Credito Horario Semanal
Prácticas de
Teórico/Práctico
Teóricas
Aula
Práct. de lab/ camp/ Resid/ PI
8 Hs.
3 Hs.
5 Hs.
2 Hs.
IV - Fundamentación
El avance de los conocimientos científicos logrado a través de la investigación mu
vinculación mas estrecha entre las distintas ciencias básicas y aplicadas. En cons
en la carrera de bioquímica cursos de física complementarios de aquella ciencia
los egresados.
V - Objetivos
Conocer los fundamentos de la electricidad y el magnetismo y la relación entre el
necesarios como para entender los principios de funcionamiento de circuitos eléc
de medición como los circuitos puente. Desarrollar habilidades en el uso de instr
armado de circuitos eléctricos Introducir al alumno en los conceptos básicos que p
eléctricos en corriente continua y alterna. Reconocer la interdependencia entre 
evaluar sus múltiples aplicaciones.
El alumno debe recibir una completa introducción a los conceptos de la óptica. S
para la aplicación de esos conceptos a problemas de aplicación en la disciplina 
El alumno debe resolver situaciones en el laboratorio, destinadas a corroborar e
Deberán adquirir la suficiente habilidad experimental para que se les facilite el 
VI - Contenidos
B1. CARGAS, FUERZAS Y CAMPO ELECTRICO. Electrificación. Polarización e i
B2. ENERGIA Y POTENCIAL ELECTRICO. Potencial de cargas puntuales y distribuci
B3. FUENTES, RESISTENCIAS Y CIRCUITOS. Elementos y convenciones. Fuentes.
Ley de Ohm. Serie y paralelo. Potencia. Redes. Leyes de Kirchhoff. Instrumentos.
=-=-=
**REQUIRED WORK:** Show the lines in the entries above that include the string "eléctricos".

**SOLUTION:**
armado de circuitos eléctricos Introducir al alumno en los conceptos básicos que p
eléctricos en corriente continua y alterna. Reconocer la interdependencia entre 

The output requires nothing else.